- Problem to solve:
From the data import page, reproduce word for word the passage starting with "SPIKE: Multiple tenant" and going on through "results - 54 min)".
##### Excerpted text
Data Import NFR

Data Import NFR

Background: Imports of MARC Bib files in production take much longer than expected, sometimes hang or fail with errors indicating infrastructure issues. 

Identified problems:

Data Import Issues and possible improvements (WIP)

SPIKE: Multiple tenant DI testing - import jobs are hanging (MODSOURCE-581)

FOLIO Production Library Import Statistics

Main problems to be addressed: pressure on DB during large imports or multiple imports in parallel (multi-tenant setup), storing data in jsonb

Possible improvements:

  1. Optimize Insert & Update of marc_records_lb in mod-source-record-storage - to be finished in Poppy https://folio-org.atlassian.net/browse/MODSOURCE-601

    Implementation
    Some additional changes and merging

    Testing: preliminary results - basic import of 50k MARC Bibs + Create Inventory Instances takes 34 min (Orchid results - 54 min)

                                                 

  2. Enable R/W split for mod-source-record-manager https://folio-org.atlassian.net/browse/MODSOURMAN-966

    Preliminary investigation: Synchronization of read instance with main is not fast enough causing errors for single record operations
    Implement a short-term solution: rewrite request for get job execution by id to go to a main instance of the DB - can be done in Poppy
    Test to make sure there are no other places that could be affected by R/W split

    Investigate more thoroughly and define more elaborate solution

  3. Configure external storage for uploading files and schedule its processing https://folio-org.atlassian.net/browse/ARCH-19 https://folio-org.atlassian.net/browse/MODDATAIMP-392 

    Define approach
    Create and estimate implementation stories

    Implement

  4. Refactor mod-source-record-storage to move away from storing data in jsonb https://folio-org.atlassian.net/browse/MODSOURCE-627

    Define approach
    Create and estimate implementation stories
    Implement

    Test

  5. Optimize DI import flow (possibly remove post-processing step for Create Instance action)https://folio-org.atlassian.net/browse/MODDATAIMP-744

    Explore possibility to remove post-processing for Create Instance action - to be done in Poppy
    Define approach
    Create and estimate implementation stories

    Implement

  6. Create indexes for 010 and 035 MARC fields in mod-source-record-storage

    Implementation done in Orchid

     

  7. Configure MAX connection pool size and timeout
##########
##### Entries shown
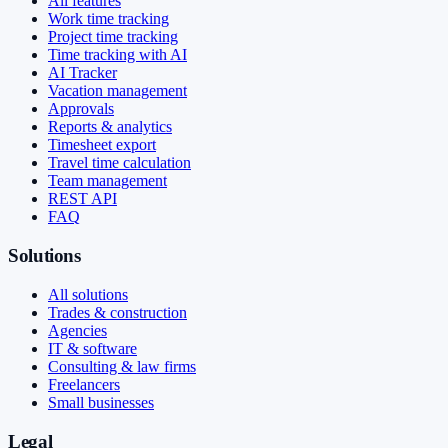
All features
Work time tracking
Project time tracking
Time tracking with AI
AI Tracker
Vacation management
Approvals
Reports & analytics
Timesheet export
Travel time calculation
Team management
REST API
FAQ
Solutions
All solutions
Trades & construction
Agencies
IT & software
Consulting & law firms
Freelancers
Small businesses
Legal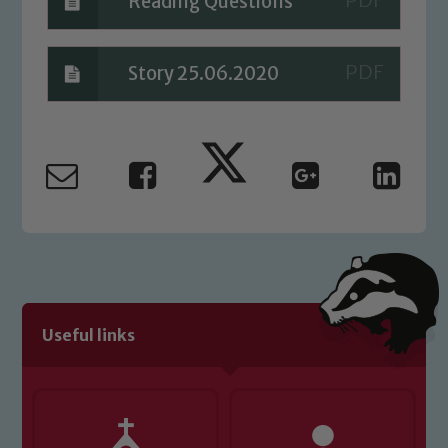
Reading Questions
Story 25.06.2020
Useful links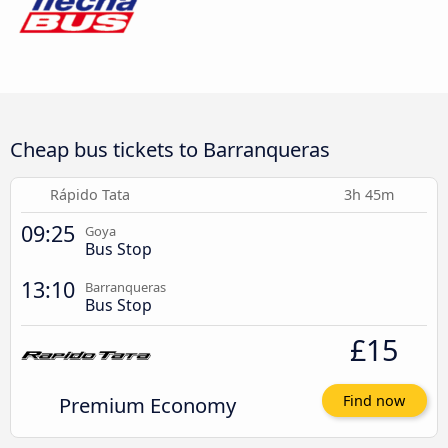
Cheap bus tickets to Barranqueras
Rápido Tata
3h 45m
09:25
Goya
Bus Stop
13:10
Barranqueras
Bus Stop
£15
Premium Economy
Find now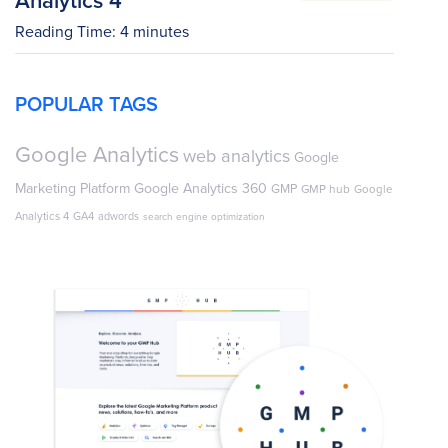
Reading Time:
4
minutes
POPULAR TAGS
Google Analytics
web analytics
Google
Marketing Platform
Google Analytics 360
GMP
GMP hub
Google
Analytics 4
GA4
adwords
search engine optimization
##########
- Exercise response:
SPIKE: Multiple tenant DI testing - import jobs are hanging (MODSOURCE-581)

FOLIO Production Library Import Statistics

Main problems to be addressed: pressure on DB during large imports or multiple imports in parallel (multi-tenant setup), storing data in jsonb

Possible improvements:

  1. Optimize Insert & Update of marc_records_lb in mod-source-record-storage - to be finished in Poppy https://folio-org.atlassian.net/browse/MODSOURCE-601

    Implementation
    Some additional changes and merging

    Testing: preliminary results - basic import of 50k MARC Bibs + Create Inventory Instances takes 34 min (Orchid results - 54 min)